THIRTY PERCENT. That’s all. That’s not much, really. That means 70% of a kid’s parenting can 100% suck and they’ll be all set. But a lot of kids get zero% because guess what? They got a raw deal.

Starving mother love

When the playing field is so slanted, how are parents expected to be fully present, have the wherewithal to show their love by listening, being there, lying in the sun with a baby on their chest? They’re busy trying to survive. Envision the mothering journey in a land where bombs fall daily? Where there is no food. Where institutionalized racism means everything is so much harder. How do you have anything left?

Probably like you, in 2016 I found out that racism in this country is not a last vestige of an old white paternalism, slowly fading to nothing. No. Racism is alive and well in America. Racism seems to be kind of what America is. Our claim to fame. The not so distant era of suppressed bigotry and implicit bias seems like a golden age.

But I misspeak. If your skin is not white and/or you were not born here, there has never been a golden age.

So I’m talking about the golden age when I and others like me were allowed to kid ourselves that things were “so much better” because it wasn’t in our faces. I am disgusted now, realizing that was me.

Slave children–our legacy

But there is no mistaking it today, in 2019. The war on people of color, women, children, immigrants, families of all varieties, gays and transgender (read: non-whites/non-males/non-cisgendered), not to mention the war on our basic constitutionally guaranteed (but not really) rights, is alive and well.
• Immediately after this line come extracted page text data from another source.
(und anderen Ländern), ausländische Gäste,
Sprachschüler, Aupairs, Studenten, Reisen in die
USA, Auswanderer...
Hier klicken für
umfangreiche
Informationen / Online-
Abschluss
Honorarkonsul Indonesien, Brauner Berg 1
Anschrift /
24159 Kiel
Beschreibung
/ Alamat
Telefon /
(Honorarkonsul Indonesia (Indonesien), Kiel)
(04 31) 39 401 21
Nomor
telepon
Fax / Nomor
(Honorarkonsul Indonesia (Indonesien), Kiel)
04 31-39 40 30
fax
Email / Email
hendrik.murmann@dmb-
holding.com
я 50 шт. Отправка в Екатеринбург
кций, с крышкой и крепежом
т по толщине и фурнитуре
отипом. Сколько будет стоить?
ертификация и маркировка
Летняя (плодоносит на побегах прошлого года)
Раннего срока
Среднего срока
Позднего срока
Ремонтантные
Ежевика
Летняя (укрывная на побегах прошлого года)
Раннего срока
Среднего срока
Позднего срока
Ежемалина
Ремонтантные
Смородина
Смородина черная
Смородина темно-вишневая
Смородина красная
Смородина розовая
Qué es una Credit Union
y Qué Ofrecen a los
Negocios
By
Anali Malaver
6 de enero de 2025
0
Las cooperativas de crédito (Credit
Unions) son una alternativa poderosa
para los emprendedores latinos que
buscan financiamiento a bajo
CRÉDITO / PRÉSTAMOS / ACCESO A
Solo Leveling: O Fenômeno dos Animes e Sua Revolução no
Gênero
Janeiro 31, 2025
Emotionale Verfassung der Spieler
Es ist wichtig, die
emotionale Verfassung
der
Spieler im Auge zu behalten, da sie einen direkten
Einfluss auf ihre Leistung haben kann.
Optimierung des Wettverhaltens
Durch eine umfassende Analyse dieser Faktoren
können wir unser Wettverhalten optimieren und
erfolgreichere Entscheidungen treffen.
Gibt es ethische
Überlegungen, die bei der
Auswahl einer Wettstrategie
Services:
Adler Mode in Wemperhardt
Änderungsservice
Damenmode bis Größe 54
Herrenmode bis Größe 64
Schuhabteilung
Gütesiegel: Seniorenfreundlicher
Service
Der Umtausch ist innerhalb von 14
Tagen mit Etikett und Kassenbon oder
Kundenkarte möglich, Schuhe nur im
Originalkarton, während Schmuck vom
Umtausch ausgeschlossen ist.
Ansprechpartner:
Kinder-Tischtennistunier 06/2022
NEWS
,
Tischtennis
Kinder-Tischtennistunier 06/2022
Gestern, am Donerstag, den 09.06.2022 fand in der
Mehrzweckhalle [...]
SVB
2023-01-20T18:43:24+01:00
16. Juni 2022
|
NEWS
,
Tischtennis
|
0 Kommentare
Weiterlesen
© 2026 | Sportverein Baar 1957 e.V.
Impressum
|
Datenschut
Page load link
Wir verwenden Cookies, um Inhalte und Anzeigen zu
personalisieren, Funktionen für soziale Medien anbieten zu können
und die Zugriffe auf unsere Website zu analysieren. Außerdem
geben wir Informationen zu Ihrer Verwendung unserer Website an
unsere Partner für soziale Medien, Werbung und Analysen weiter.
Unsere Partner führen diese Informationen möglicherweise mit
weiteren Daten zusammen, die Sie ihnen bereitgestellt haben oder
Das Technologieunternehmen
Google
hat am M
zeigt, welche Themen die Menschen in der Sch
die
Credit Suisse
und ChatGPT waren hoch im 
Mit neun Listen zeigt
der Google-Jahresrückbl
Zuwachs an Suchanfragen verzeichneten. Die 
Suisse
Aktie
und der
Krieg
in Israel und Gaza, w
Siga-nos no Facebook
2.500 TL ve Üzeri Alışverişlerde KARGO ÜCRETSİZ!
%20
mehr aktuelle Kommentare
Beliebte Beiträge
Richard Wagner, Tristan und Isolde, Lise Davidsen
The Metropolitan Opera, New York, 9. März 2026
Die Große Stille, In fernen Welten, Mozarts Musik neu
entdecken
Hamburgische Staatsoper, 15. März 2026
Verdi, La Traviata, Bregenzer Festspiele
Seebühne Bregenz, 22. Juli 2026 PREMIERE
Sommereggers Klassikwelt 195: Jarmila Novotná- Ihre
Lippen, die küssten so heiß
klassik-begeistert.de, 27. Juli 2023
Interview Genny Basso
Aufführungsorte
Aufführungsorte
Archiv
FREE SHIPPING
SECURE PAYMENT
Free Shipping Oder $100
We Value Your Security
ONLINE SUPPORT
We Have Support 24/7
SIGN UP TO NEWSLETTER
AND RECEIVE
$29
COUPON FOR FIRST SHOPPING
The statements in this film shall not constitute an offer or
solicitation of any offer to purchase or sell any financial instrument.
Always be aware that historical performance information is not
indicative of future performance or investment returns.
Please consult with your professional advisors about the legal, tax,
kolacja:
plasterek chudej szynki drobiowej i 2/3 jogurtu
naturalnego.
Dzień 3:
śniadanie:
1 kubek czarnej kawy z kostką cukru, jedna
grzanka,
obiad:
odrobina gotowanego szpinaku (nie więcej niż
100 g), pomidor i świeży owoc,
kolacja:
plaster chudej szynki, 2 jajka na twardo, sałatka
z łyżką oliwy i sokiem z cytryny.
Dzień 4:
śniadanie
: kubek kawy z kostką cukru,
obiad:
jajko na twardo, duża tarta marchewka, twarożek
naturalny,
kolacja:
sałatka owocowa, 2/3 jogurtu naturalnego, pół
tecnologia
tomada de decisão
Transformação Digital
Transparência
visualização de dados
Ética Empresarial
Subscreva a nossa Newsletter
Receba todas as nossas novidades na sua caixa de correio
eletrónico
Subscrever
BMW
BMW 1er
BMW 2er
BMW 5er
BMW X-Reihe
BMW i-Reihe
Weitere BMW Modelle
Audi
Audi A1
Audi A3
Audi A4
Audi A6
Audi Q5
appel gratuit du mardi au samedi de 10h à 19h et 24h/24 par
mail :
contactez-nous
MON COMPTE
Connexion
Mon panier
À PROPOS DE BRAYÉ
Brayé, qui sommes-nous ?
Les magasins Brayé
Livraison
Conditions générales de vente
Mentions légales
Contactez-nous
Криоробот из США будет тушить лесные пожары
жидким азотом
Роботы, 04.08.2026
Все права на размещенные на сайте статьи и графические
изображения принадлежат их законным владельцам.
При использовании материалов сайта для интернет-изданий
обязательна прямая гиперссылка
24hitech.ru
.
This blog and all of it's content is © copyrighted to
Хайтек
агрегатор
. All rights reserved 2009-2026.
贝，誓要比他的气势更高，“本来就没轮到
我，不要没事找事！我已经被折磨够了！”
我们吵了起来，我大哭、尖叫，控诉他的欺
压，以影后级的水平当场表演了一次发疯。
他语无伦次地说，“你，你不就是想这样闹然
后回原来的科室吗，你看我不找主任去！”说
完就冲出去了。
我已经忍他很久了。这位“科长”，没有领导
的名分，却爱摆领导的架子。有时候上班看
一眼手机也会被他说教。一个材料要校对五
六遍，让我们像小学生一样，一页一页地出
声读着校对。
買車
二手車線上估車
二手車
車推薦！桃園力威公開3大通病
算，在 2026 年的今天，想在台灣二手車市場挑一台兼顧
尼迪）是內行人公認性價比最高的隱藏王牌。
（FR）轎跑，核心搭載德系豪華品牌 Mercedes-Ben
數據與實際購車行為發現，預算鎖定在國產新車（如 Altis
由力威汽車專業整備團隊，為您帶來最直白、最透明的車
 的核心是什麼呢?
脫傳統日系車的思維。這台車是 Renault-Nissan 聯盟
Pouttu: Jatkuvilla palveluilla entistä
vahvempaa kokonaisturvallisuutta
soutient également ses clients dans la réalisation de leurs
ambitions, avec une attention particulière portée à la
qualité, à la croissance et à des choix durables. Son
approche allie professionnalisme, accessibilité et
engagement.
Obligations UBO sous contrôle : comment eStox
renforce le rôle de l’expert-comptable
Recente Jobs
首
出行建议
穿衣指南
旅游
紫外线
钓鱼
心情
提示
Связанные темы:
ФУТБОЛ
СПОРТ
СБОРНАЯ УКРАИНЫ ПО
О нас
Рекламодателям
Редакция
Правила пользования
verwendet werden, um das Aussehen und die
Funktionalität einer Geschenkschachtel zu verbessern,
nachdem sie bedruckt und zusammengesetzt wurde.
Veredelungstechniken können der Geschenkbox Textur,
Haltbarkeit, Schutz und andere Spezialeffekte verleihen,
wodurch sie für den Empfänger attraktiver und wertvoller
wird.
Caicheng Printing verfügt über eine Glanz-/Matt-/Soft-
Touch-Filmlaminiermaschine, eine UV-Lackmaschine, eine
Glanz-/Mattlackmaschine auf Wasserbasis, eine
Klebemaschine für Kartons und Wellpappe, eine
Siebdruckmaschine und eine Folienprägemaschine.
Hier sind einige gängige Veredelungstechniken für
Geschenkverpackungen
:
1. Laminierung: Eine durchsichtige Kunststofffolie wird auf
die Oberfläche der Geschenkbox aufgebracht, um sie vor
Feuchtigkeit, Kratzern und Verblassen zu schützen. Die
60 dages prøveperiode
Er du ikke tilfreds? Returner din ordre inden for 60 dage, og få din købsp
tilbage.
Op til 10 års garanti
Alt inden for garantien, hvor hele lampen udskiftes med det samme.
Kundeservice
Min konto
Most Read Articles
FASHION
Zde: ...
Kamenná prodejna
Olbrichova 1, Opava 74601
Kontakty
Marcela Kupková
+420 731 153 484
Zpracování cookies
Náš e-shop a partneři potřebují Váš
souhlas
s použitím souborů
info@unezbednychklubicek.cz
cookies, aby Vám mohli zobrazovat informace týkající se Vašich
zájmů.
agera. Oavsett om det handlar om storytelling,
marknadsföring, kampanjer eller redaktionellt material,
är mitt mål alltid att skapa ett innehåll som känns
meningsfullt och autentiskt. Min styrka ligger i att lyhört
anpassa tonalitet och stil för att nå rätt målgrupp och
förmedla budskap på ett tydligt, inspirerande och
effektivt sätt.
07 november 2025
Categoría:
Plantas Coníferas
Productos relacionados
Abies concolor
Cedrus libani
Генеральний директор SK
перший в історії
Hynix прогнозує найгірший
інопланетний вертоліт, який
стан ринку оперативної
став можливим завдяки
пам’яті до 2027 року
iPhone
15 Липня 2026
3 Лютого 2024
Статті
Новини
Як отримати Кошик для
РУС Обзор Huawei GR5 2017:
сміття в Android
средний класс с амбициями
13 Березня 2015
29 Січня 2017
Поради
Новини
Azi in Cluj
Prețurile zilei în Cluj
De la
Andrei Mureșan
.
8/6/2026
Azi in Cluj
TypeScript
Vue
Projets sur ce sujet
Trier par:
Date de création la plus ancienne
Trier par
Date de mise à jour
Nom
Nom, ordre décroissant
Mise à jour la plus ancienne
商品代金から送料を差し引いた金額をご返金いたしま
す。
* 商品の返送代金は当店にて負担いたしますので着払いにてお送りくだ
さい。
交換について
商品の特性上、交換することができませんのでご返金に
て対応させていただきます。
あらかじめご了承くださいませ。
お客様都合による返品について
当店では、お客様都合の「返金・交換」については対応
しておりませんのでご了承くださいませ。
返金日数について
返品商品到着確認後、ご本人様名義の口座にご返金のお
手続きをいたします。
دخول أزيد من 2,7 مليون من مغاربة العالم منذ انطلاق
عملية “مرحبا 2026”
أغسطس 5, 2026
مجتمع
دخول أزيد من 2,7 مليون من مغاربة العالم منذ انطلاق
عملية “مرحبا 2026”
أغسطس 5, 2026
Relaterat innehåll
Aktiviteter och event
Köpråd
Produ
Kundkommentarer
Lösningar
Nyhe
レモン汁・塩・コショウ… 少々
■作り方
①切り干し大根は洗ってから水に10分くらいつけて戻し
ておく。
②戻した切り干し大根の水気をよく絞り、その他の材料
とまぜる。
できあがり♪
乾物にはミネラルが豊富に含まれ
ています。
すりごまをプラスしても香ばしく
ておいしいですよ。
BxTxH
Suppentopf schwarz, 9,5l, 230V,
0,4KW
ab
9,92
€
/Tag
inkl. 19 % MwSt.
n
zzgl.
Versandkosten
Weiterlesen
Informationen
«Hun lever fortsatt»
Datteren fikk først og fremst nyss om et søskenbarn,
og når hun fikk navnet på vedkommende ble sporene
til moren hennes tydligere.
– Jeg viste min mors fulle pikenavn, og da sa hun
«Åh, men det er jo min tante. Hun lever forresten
Even more children than ever before are robbed of the one thing that –if there is a god or goddess up there, that deity would want to be like, FOR SURE EVERYONE GETS THIS ONE THING? What is the one thing? Not to be gunned down for being the wrong color? That’s a good one but even more basic than that. To get fucking toothpaste in the prison camp where you live cuz you wanted to escape a war and picked the wrong place to land? Don’t be silly. Food? No, not even that.

Mother love

The one thing —the safety of a mother’s arms.

I despair for our children.

What will this world be when it is populated by the privileged and securely-mothered few and a whole big lot of humans robbed of their childhoods, their security, their hope, their basic rights?

We need to rewrite that story before it happens. Join me in being an activist in whatever way you can. Join me in voting for NO MATTER WHO wins the Democratic nomination. Join me in sending as much money as you can spare to help get people voted into office around the country who will really make change. Join me in always speaking out when you see or hear injustice happening, either in front of you or on social media. Join me in refusing to be a bystander.

Mother love

Get the babies back with the mommies. That’s a good first step.